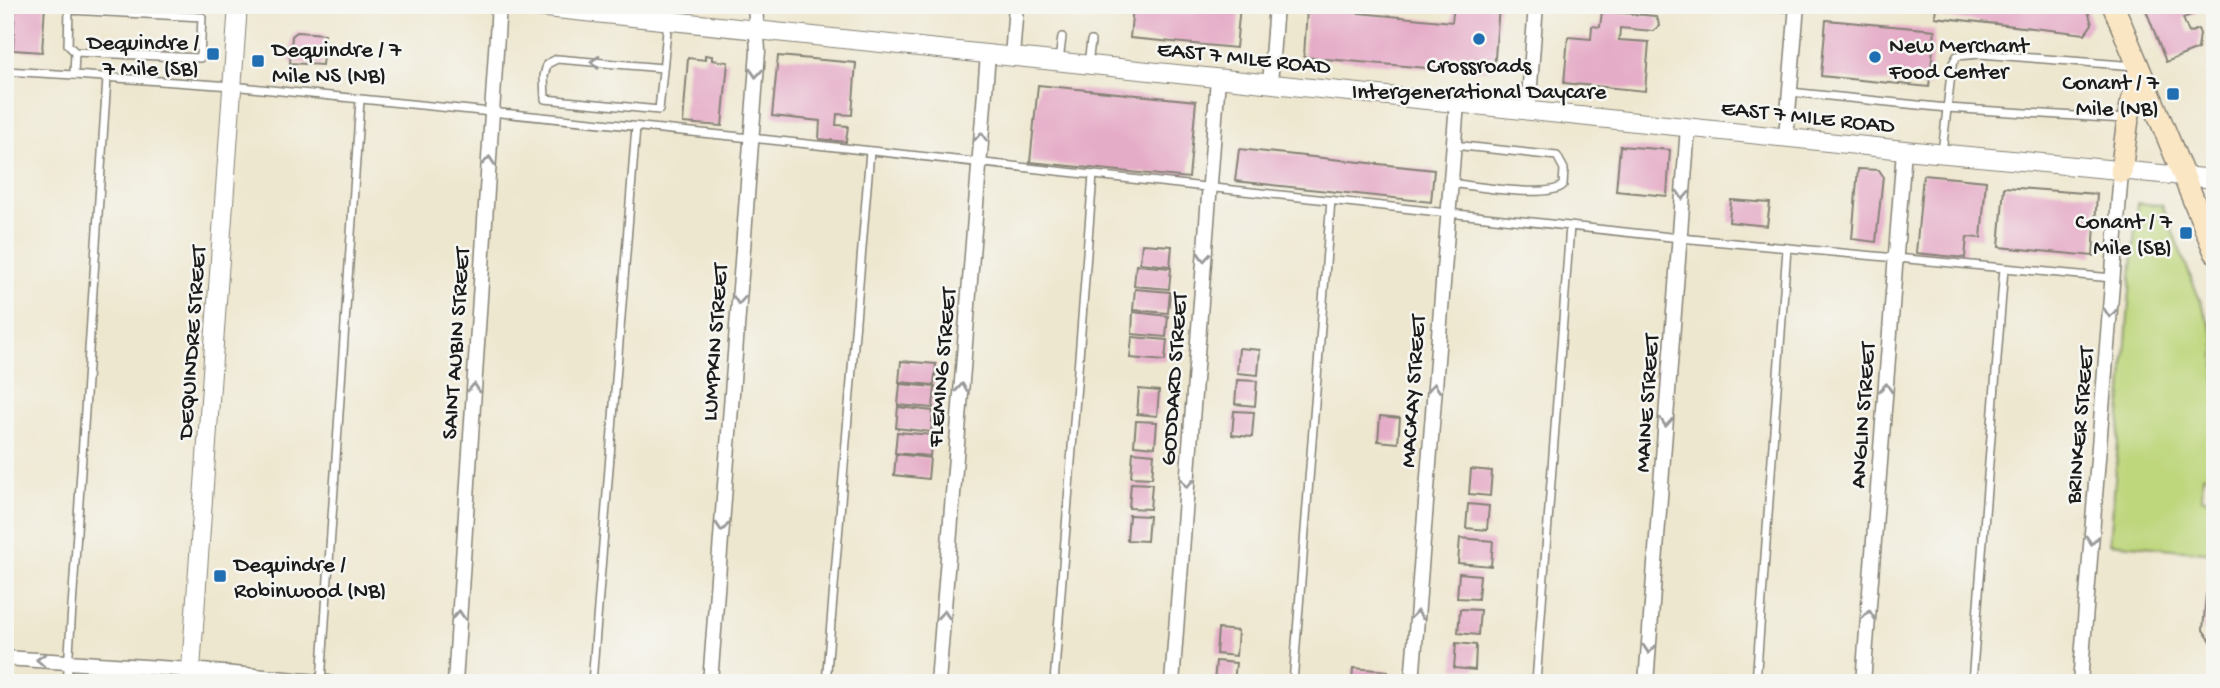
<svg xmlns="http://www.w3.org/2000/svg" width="2220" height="688" viewBox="0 0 2220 688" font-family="'Gochi Hand',sans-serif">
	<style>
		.green { fill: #bed67b; stroke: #6d794c; stroke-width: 2 }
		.building { fill: #e5acc7 }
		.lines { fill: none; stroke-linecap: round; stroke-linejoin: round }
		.service-casing { stroke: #858276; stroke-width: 10 }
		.minor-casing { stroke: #858276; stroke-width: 17 }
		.tertiary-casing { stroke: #858276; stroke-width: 20 }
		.secondary-casing { stroke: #858276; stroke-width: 24 }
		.service { stroke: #fff; stroke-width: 7 }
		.minor { stroke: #fff; stroke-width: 14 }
		.tertiary { stroke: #fff; stroke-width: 18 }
		.secondary { stroke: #fbe6c4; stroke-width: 21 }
		.oneway { stroke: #999 }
		.poi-dot { fill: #1f6fb2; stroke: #f6f6f2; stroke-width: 2.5 }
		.labels { text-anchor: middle; stroke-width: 5; stroke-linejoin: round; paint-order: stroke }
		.poi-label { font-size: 23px; fill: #1c1c1c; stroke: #f6f6f2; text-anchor: end }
		.street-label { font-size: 23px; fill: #1c1c1c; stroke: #f6f6f2 }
	</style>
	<rect width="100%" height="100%" fill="#f6f6f2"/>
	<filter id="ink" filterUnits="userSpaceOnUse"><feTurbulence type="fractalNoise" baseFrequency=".0143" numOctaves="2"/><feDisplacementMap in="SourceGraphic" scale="14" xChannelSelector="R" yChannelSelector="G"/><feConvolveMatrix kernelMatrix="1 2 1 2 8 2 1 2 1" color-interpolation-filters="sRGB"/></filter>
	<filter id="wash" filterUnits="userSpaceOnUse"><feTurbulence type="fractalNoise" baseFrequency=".00686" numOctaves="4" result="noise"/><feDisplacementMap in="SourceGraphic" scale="28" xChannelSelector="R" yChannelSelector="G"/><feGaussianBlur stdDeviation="1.57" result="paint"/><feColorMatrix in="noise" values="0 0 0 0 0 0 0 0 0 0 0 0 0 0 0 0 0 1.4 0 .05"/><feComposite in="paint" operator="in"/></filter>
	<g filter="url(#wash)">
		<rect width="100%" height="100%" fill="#eee7cf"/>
		<path class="green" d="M2137,203L2162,205L2215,338V476L2203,475L2202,498L2211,499L2209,541L2215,542V553L2110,543Z"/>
		<g id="blocks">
			<g class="building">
				<path d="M15,5H45L42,52L13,50Z"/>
				<path d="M1133,5H1240L1236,48L1130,38Z"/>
				<path d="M1454,5H1499L1494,71L1449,68V70L1304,57L1307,8L1452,22Z"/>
				<path d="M1936,5H2086L2092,24L2085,34L1935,17Z"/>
				<path d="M2144,5H2197L2199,12L2183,18L2189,33L2198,29L2200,34L2198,49L2166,62Z"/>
				<path d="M1602,11L1655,16L1658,20L1659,26L1653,31L1620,28L1619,40L1649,42L1645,91L1564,83L1568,37L1591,39L1592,26L1600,27Z"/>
				<path d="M1826,20L1935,30L1929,87L1821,76Z"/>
				<path d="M297,32L325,34L322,65L290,63L292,36Z"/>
				<path d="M705,55L712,56V60L728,62L722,126L683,123L688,58L705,60Z"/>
				<path d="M778,56L856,63L852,115L837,114L836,125L848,126L846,142L819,139L820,121L772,116Z"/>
				<path d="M1038,85L1196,101L1189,178L1030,162Z"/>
				<path d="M1620,146L1670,150L1667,196L1616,191Z"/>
				<path d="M1239,149L1434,170L1431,202L1235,181Z"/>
				<path d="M1858,169L1879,170L1883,176L1876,242L1852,239Z"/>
				<path d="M1923,175L1986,181L1981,238L1967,237L1965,258L1916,253Z"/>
				<path d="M2004,187L2097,194L2093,256L1999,247Z"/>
				<path d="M1731,200L1770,203L1767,226L1729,222Z"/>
				<path d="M1142,244L1172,246L1170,266L1140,263Z"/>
				<path d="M1136,265L1171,268L1169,289L1134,286Z"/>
				<path d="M1135,289L1170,292L1168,313L1133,310Z"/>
				<path d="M1133,312L1168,316L1166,337L1132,334Z"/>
				<path d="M1132,337L1167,340L1165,361L1130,358Z"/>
				<path d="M1239,348L1260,350L1258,375L1237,373Z"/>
				<path d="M901,361L936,364L934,385L899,382Z"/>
				<path d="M1237,380L1257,381L1255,406L1235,404Z"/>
				<path d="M900,384L935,387L933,408L898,405Z"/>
				<path d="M1139,389L1159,391L1157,416L1137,414Z"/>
				<path d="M898,407L933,411L931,432L896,428Z"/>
				<path d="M1234,411L1254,412L1252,437L1232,435Z"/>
				<path d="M1380,416L1400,418L1398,443L1378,441Z"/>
				<path d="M1136,421L1157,422L1155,447L1134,445Z"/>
				<path d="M897,432L932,435L930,456L895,453Z"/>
				<path d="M1133,452L1154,454L1152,478L1131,477Z"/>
				<path d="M896,454L930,458L928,479L894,475Z"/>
				<path d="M1471,469L1492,471L1490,496L1469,494Z"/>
				<path d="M1131,483L1152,484L1150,509L1129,508Z"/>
				<path d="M1468,504L1489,506L1487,530L1466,528Z"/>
				<path d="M1129,515L1149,516L1147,541L1127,540Z"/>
				<path d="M1460,538L1493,541L1491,566L1458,563Z"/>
				<path d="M1459,573L1480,575L1478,599L1457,598Z"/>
				<path d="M2215,586V647L2203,630L2206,595Z"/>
				<path d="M1460,609L1480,610L1478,635L1458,633Z"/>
				<path d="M1218,629L1238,631L1236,656L1216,654Z"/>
				<path d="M1456,643L1476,645L1475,670L1454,668Z"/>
				<path d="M1216,661L1236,663L1234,683H1214Z"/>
				<path d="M1353,668L1388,671L1387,683H1352Z"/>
			</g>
		</g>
	</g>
	<g filter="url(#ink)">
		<use href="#blocks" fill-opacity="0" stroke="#858276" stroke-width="2"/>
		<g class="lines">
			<defs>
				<g id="service">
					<path d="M1762,5L1796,9"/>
					<path d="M69,10L202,17L200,58L75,52L68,45Z"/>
					<path d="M1059,61L1062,37"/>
					<path d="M1088,64L1091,41"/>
					<path d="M663,68L557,59L547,64L544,76L545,99L659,110L668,21"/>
					<path d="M5,71L74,75L75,52"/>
					<path d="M74,75L232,86L751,138L1680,238L2112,278"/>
					<path d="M1790,92L1947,108L2124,119"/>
					<path d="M1942,153L1952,65L1957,56L1980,54L2136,66"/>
					<path d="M1451,183C1473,186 1549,199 1563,185L1564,169L1557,156L1453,145"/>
					<path d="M321,682L360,100"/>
					<path d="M67,683L107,78"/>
					<path d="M592,683L636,127"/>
					<path d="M826,683L870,151"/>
					<path d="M1054,683L1093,175"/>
					<path d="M1293,683L1331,200"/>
					<path d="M1536,683L1570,226"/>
					<path d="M1756,683L1787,248"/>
					<path d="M1972,683L2004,268"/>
				</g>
				<g id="minor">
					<path d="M1012,57L1016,5"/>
					<path d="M1270,84L1276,5"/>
					<path d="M1528,111L1536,5"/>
					<path d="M1786,137L1797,5"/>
					<path d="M5,658L191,670L329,683"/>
					<path d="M455,683L499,5"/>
					<path d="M710,683L758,51L755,5"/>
					<path d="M938,683L988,54"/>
					<path d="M1172,683L1218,78"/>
					<path d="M1412,683L1457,103"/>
					<path d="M1646,683L1688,127"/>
					<path d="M1863,683L1904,150"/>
					<path d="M2080,683L2121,172"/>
				</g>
				<g id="tertiary">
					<path d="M518,5L1904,150L2215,179"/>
					<path d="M190,683L238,5"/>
				</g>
				<g id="secondary">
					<path d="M2113,5L2215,252"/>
					<path d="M2121,172L2128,119L2139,70"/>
				</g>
			</defs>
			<use href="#service" class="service-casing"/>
			<use href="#minor" class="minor-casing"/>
			<use href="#tertiary" class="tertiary-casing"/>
			<use href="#secondary" class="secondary-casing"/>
			<use href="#service" class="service"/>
			<use href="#minor" class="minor"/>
			<use href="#tertiary" class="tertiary"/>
			<use href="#secondary" class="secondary"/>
		</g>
		<defs><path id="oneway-chevron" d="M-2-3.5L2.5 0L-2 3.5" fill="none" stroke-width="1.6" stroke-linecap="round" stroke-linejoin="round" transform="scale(1.75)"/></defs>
		<g class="oneway">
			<use href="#oneway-chevron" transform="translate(595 62) rotate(-175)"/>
			<use href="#oneway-chevron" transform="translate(756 73) rotate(94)"/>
			<use href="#oneway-chevron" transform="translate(981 137) rotate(-85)"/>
			<use href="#oneway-chevron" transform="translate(489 161) rotate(-86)"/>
			<use href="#oneway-chevron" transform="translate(1683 195) rotate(94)"/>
			<use href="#oneway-chevron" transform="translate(1204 257) rotate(94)"/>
			<use href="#oneway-chevron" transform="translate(739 300) rotate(94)"/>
			<use href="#oneway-chevron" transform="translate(2110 313) rotate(95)"/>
			<use href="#oneway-chevron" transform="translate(474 388) rotate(-86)"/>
			<use href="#oneway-chevron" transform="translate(962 388) rotate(-85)"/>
			<use href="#oneway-chevron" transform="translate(1434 388) rotate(-86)"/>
			<use href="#oneway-chevron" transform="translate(1886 388) rotate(-86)"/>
			<use href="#oneway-chevron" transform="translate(1666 422) rotate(94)"/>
			<use href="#oneway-chevron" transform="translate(1187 483) rotate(94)"/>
			<use href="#oneway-chevron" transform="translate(722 527) rotate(94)"/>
			<use href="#oneway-chevron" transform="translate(2092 540) rotate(95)"/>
			<use href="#oneway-chevron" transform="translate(459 615) rotate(-86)"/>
			<use href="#oneway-chevron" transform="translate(944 615) rotate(-85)"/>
			<use href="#oneway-chevron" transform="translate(1417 615) rotate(-86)"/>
			<use href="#oneway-chevron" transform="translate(1869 615) rotate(-86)"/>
			<use href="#oneway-chevron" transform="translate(1649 649) rotate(94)"/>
			<use href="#oneway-chevron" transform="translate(41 660) rotate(-177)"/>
		</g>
	</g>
	<g class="poi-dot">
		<circle cx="1479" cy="39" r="7"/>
		<rect x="206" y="47" width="14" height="14" rx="3.5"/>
		<circle cx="1875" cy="57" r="7"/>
		<rect x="251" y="54" width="14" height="14" rx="3.5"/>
		<rect x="2166" y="87" width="14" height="14" rx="3.5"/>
		<rect x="2179" y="226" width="14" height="14" rx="3.5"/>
		<rect x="213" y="569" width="14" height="14" rx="3.5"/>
	</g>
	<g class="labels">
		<g class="poi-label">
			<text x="199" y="49">Dequindre /<tspan x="199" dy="26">7 Mile (SB)</tspan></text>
			<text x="1889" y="52" text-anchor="start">New Merchant<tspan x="1889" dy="26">Food Center</tspan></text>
			<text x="272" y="56" text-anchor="start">Dequindre / 7<tspan x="272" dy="26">Mile NS (NB)</tspan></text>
			<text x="1479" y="72" text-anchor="middle">Crossroads<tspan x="1479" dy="26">Intergenerational Daycare</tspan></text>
			<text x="2159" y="89">Conant / 7<tspan x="2159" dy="26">Mile (NB)</tspan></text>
			<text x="2172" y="228">Conant / 7<tspan x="2172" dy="26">Mile (SB)</tspan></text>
			<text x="234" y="571" text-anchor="start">Dequindre /<tspan x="234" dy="26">Robinwood (NB)</tspan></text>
		</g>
		<g class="street-label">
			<text transform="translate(1244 56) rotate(6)" y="8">EAST 7 MILE ROAD</text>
			<text transform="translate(1808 115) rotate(6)" y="8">EAST 7 MILE ROAD</text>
			<text transform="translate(190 342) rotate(-86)" y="8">DEQUINDRE STREET</text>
			<text transform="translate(713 342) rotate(-86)" y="8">LUMPKIN STREET</text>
			<text transform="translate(454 343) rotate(-86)" y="8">SAINT AUBIN STREET</text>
			<text transform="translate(940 367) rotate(-85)" y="8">FLEMING STREET</text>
			<text transform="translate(1172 379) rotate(-86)" y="8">GODDARD STREET</text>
			<text transform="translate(1411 391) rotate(-86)" y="8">MACKAY STREET</text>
			<text transform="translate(1645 403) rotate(-86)" y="8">MAINE STREET</text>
			<text transform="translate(1861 415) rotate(-86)" y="8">ANGLIN STREET</text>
			<text transform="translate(2078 425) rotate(-85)" y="8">BRINKER STREET</text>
		</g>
	</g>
	<rect width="2220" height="688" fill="none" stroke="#f6f6f2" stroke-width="28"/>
</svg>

# # # # # # #

_Task item_.
Within the material above, output exactly the lines from the one with "#858276; stroke-width: 17" through the one with "#1f6fb2; stroke: #f6f6f2;", end lines included, and nothing besides.

_Task output_.
		.minor-casing { stroke: #858276; stroke-width: 17 }
		.tertiary-casing { stroke: #858276; stroke-width: 20 }
		.secondary-casing { stroke: #858276; stroke-width: 24 }
		.service { stroke: #fff; stroke-width: 7 }
		.minor { stroke: #fff; stroke-width: 14 }
		.tertiary { stroke: #fff; stroke-width: 18 }
		.secondary { stroke: #fbe6c4; stroke-width: 21 }
		.oneway { stroke: #999 }
		.poi-dot { fill: #1f6fb2; stroke: #f6f6f2; stroke-width: 2.5 }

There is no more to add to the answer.